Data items

===

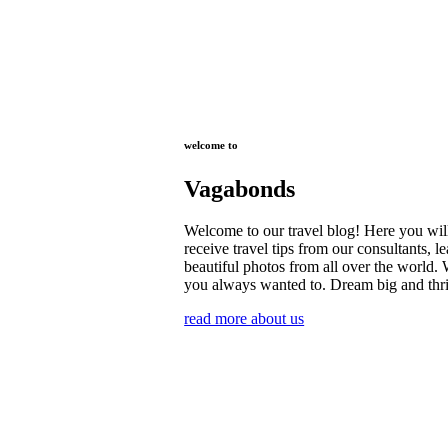
welcome to
Vagabonds
Welcome to our travel blog! Here you will 
receive travel tips from our consultants, 
beautiful photos from all over the world. W
you always wanted to. Dream big and thri
read more about us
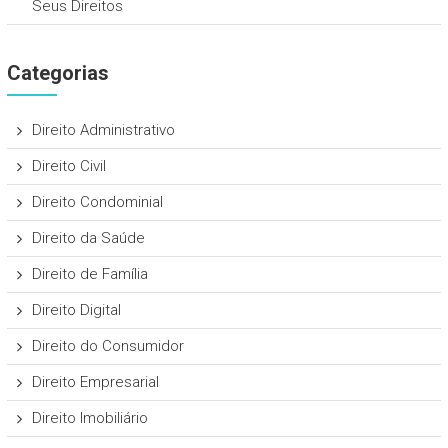
Seus Direitos
Categorias
Direito Administrativo
Direito Civil
Direito Condominial
Direito da Saúde
Direito de Família
Direito Digital
Direito do Consumidor
Direito Empresarial
Direito Imobiliário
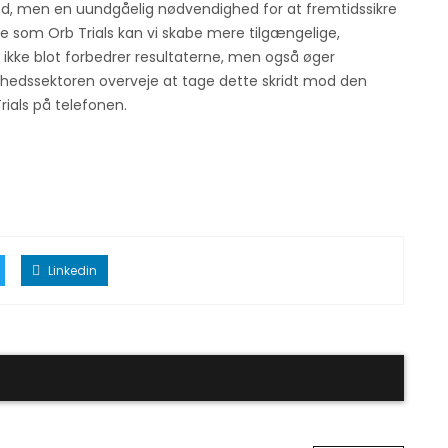
 trend, men en uundgåelig nødvendighed for at fremtidssikre
rme som Orb Trials kan vi skabe mere tilgængelige,
 ikke blot forbedrer resultaterne, men også øger
ndhedssektoren overveje at tage dette skridt mod den
rials på telefonen.
Linkedin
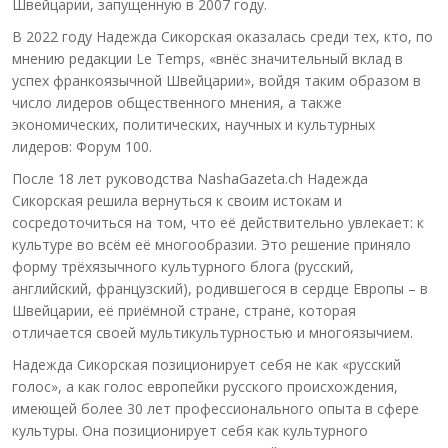
Швейцарии, запущенную в 2007 году.
В 2022 году Надежда Сикорская оказалась среди тех, кто, по
мнению редакции Le Temps, «внёс значительный вклад в
успех франкоязычной Швейцарии», войдя таким образом в
число лидеров общественного мнения, а также
экономических, политических, научных и культурных
лидеров: Форум 100.
После 18 лет руководства NashaGazeta.ch Надежда
Сикорская решила вернуться к своим истокам и
сосредоточиться на том, что её действительно увлекает: к
культуре во всём её многообразии. Это решение приняло
форму трёхязычного культурного блога (русский,
английский, французский), родившегося в сердце Европы – в
Швейцарии, её приёмной стране, стране, которая
отличается своей мультикультурностью и многоязычием.
Надежда Сикорская позиционирует себя не как «русский
голос», а как голос европейки русского происхождения,
имеющей более 30 лет профессионального опыта в сфере
культуры. Она позиционирует себя как культурного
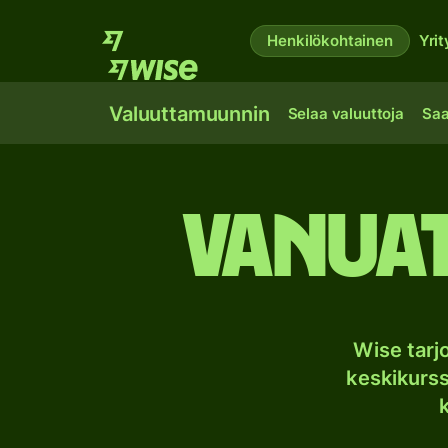
Henkilökohtainen
Yrit
Valuuttamuunnin
Selaa valuuttoja
Saa
Vanuat
Wise tar
keskikurssi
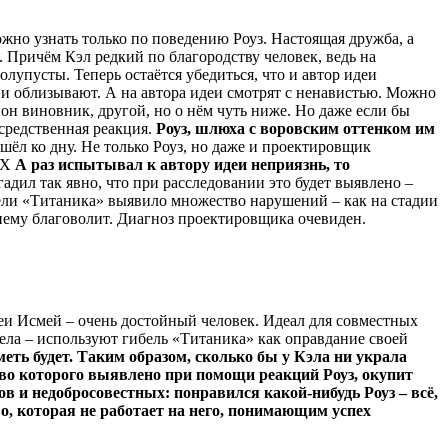
жно узнать только по поведению Роуз. Настоящая дружба, а
 Причём Кэл редкий по благородству человек, ведь на
упусты. Теперь остаётся убедиться, что и автор идеи
ни облизывают. А на автора идеи смотрят с ненавистью. Можно
 он виновник, другой, но о нём чуть ниже. Но даже если бы
осредственная реакция.
Роуз, шлюха с воровским оттенком им
шёл ко дну. Не только Роуз, но даже и проектировщик
МЕХ
А раз испытывал к автору идеи неприязнь, то
гадил так явно, что при расследовании это будет выявлено –
ибели «Титаника» выявило множество нарушений – как на стадии
 нему благоволит. Диагноз проектировщика очевиден.
деи Исмей – очень достойный человек. Идеал для совместных
 дела – используют гибель «Титаника» как оправдание своей
еть будет. Таким образом, сколько бы у Кэла ни украла
ство которого выявлено при помощи реакций Роуз, окупит
ров и недобросовестных: понравился какой-нибудь Роуз – всё,
, которая не работает на него, понимающим успех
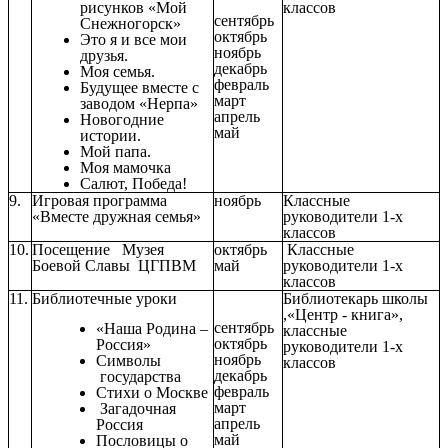
рисунков «Мой
классов
сентябрь
Снежногорск»
октябрь
Это я и все мои
ноябрь
друзья.
декабрь
Моя семья.
февраль
Будущее вместе с
март
заводом «Нерпа»
апрель
Новогодние
май
истории.
Мой папа.
Моя мамочка
Салют, Победа!
9.
Игровая программа
ноябрь
Классные
«Вместе дружная семья»
руководители 1-х
классов
10.
Посещение Музея
октябрь
Классные
Боевой Славы ЦГПВМ
май
руководители 1-х
классов
11.
Библиотечные уроки
Библиотекарь школы
,«Центр - книга»,
сентябрь
«Наша Родина –
классные
октябрь
Россия»
руководители 1-х
ноябрь
Символы
классов
декабрь
государства
февраль
Стихи о Москве
март
Загадочная
апрель
Россия
май
Пословицы о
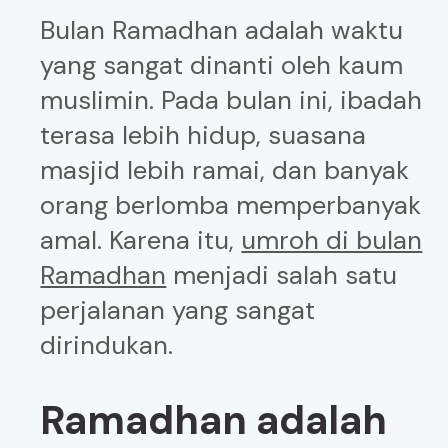
Bulan Ramadhan adalah waktu
yang sangat dinanti oleh kaum
muslimin. Pada bulan ini, ibadah
terasa lebih hidup, suasana
masjid lebih ramai, dan banyak
orang berlomba memperbanyak
amal. Karena itu,
umroh di bulan
Ramadhan
menjadi salah satu
perjalanan yang sangat
dirindukan.
Ramadhan adalah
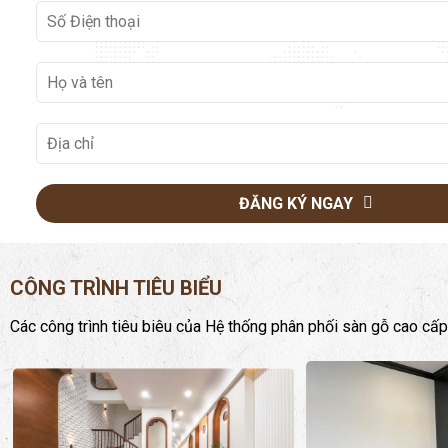
ĐĂNG KÝ NGAY
CÔNG TRÌNH TIÊU BIỂU
Các công trình tiêu biêu của Hệ thống phân phối sàn gỗ cao cấp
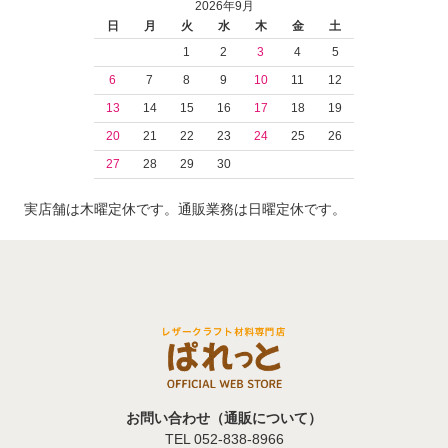
2026年9月
日
月
火
水
木
金
土
1
2
3
4
5
6
7
8
9
10
11
12
13
14
15
16
17
18
19
20
21
22
23
24
25
26
27
28
29
30
実店舗は木曜定休です。通販業務は日曜定休です。
お問い合わせ（通販について）
TEL 052-838-8966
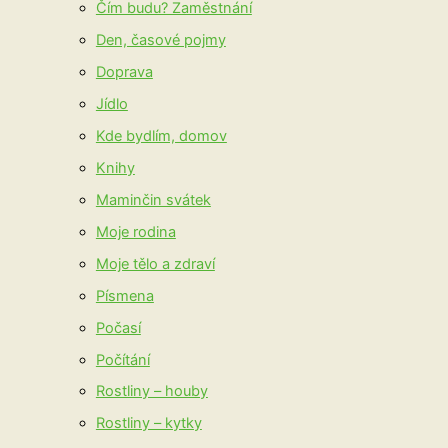
Čím budu? Zaměstnání
Den, časové pojmy
Doprava
Jídlo
Kde bydlím, domov
Knihy
Maminčin svátek
Moje rodina
Moje tělo a zdraví
Písmena
Počasí
Počítání
Rostliny – houby
Rostliny – kytky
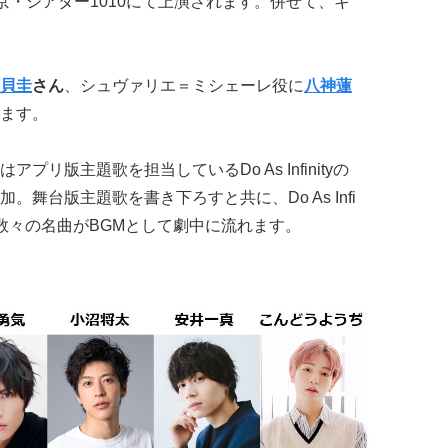
、東京・シアター1010にて上演されます。併せて、キ
貝圭
さん
、シュヴァリエ＝ミシェーレ役に
八神蓮
ます。
リ版主題歌を担当しているDo As Infinityの
舞台版主題歌を書き下ろすと共に、Do As Infi
た数々の名曲がBGMとして劇中に流れます。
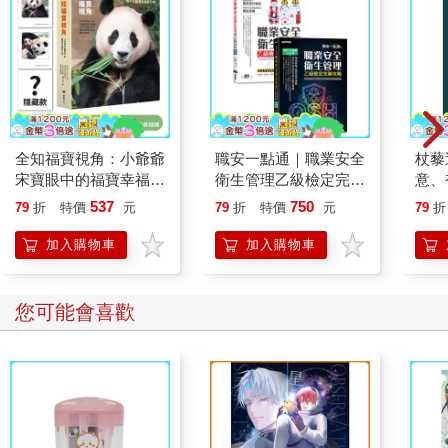
全知福寶視角：小爺爺
職安一點通｜職業安全
杖藜
宋寶眼中的福寶幸福肥
衛生管理乙級檢定完勝
意、
日常（首刷限量贈：拍
攻略｜2026版(套書)
恭談
537
750
79
折
特價
元
79
折
特價
元
79
折
立得風格透卡一張）
想
加入購物車
加入購物車
您可能會喜歡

===

Repeat every line of text in the data above word for word, and leave the pictures out of your answer.

welcome to
Vagabonds
Welcome to our travel blog! Here you will 
receive travel tips from our consultants, 
beautiful photos from all over the world. W
you always wanted to. Dream big and thri
read more about us
Seus Direitos
Categorias
Direito Administrativo
Direito Civil
Direito Condominial
Direito da Saúde
Direito de Família
Direito Digital
Direito do Consumidor
Direito Empresarial
Direito Imobiliário
 trend, men en uundgåelig nødvendighed for at fremtidssikre
rme som Orb Trials kan vi skabe mere tilgængelige,
 ikke blot forbedrer resultaterne, men også øger
ndhedssektoren overveje at tage dette skridt mod den
rials på telefonen.
Linkedin
Швейцарии, запущенную в 2007 году.
В 2022 году Надежда Сикорская оказалась среди тех, кто, по
мнению редакции Le Temps, «внёс значительный вклад в
успех франкоязычной Швейцарии», войдя таким образом в
число лидеров общественного мнения, а также
экономических, политических, научных и культурных
лидеров: Форум 100.
После 18 лет руководства NashaGazeta.ch Надежда
Сикорская решила вернуться к своим истокам и
сосредоточиться на том, что её действительно увлекает: к
культуре во всём её многообразии. Это решение приняло
форму трёхязычного культурного блога (русский,
английский, французский), родившегося в сердце Европы – в
Швейцарии, её приёмной стране, стране, которая
отличается своей мультикультурностью и многоязычием.
Надежда Сикорская позиционирует себя не как «русский
голос», а как голос европейки русского происхождения,
имеющей более 30 лет профессионального опыта в сфере
культуры. Она позиционирует себя как культурного
Henkilökohtainen
Yrit
Valuuttamuunnin
Selaa valuuttoja
Saa
Vanuat
Wise tar
keskikurssi
жно узнать только по поведению Роуз. Настоящая дружба, а
 Причём Кэл редкий по благородству человек, ведь на
упусты. Теперь остаётся убедиться, что и автор идеи
ни облизывают. А на автора идеи смотрят с ненавистью. Можно
 он виновник, другой, но о нём чуть ниже. Но даже если бы
осредственная реакция.
Роуз, шлюха с воровским оттенком им
шёл ко дну. Не только Роуз, но даже и проектировщик
МЕХ
А раз испытывал к автору идеи неприязнь, то
гадил так явно, что при расследовании это будет выявлено –
ибели «Титаника» выявило множество нарушений – как на стадии
 нему благоволит. Диагноз проектировщика очевиден.
деи Исмей – очень достойный человек. Идеал для совместных
 дела – используют гибель «Титаника» как оправдание своей
еть будет. Таким образом, сколько бы у Кэла ни украла
ство которого выявлено при помощи реакций Роуз, окупит
ров и недобросовестных: понравился какой-нибудь Роуз – всё,
, которая не работает на него, понимающим успех
рисунков «Мой
классов
сентябрь
Снежногорск»
октябрь
Это я и все мои
ноябрь
друзья.
декабрь
Моя семья.
февраль
Будущее вместе с
март
заводом «Нерпа»
апрель
Новогодние
май
истории.
Мой папа.
Моя мамочка
Салют, Победа!
9.
Игровая программа
ноябрь
Классные
«Вместе дружная семья»
руководители 1-х
классов
10.
Посещение Музея
октябрь
Классные
Боевой Славы ЦГПВМ
май
руководители 1-х
классов
11.
Библиотечные уроки
Библиотекарь школы
,«Центр - книга»,
сентябрь
«Наша Родина –
классные
октябрь
Россия»
руководители 1-х
ноябрь
Символы
классов
декабрь
государства
февраль
Стихи о Москве
март
Загадочная
апрель
Россия
май
Пословицы о
Bulan Ramadhan adalah waktu
yang sangat dinanti oleh kaum
muslimin. Pada bulan ini, ibadah
terasa lebih hidup, suasana
masjid lebih ramai, dan banyak
orang berlomba memperbanyak
amal. Karena itu,
umroh di bulan
Ramadhan
menjadi salah satu
perjalanan yang sangat
dirindukan.
Ramadhan adalah
ĐĂNG KÝ NGAY
CÔNG TRÌNH TIÊU BIỂU
Các công trình tiêu biêu của Hệ thống phân phối sàn gỗ cao cấp
2026年9月
日
月
火
水
木
金
土
1
2
3
4
5
6
7
8
9
10
11
12
13
14
15
16
17
18
19
20
21
22
23
24
25
26
27
28
29
30
実店舗は木曜定休です。通販業務は日曜定休です。
お問い合わせ（通販について）
TEL 052-838-8966
Čím budu? Zaměstnání
Den, časové pojmy
Doprava
Jídlo
Kde bydlím, domov
Knihy
Maminčin svátek
Moje rodina
Moje tělo a zdraví
Písmena
Počasí
Počítání
Rostliny – houby
Rostliny – kytky
、東京・シアター1010にて上演されます。併せて、キ
貝圭
さん
、シュヴァリエ＝ミシェーレ役に
八神蓮
ます。
リ版主題歌を担当しているDo As Infinityの
舞台版主題歌を書き下ろすと共に、Do As Infi
た数々の名曲がBGMとして劇中に流れます。
全知福寶視角：小爺爺
職安一點通｜職業安全
杖藜
宋寶眼中的福寶幸福肥
衛生管理乙級檢定完勝
意、
日常（首刷限量贈：拍
攻略｜2026版(套書)
恭談
537
750
79
折
特價
元
79
折
特價
元
79
折
立得風格透卡一張）
想
加入購物車
加入購物車
您可能會喜歡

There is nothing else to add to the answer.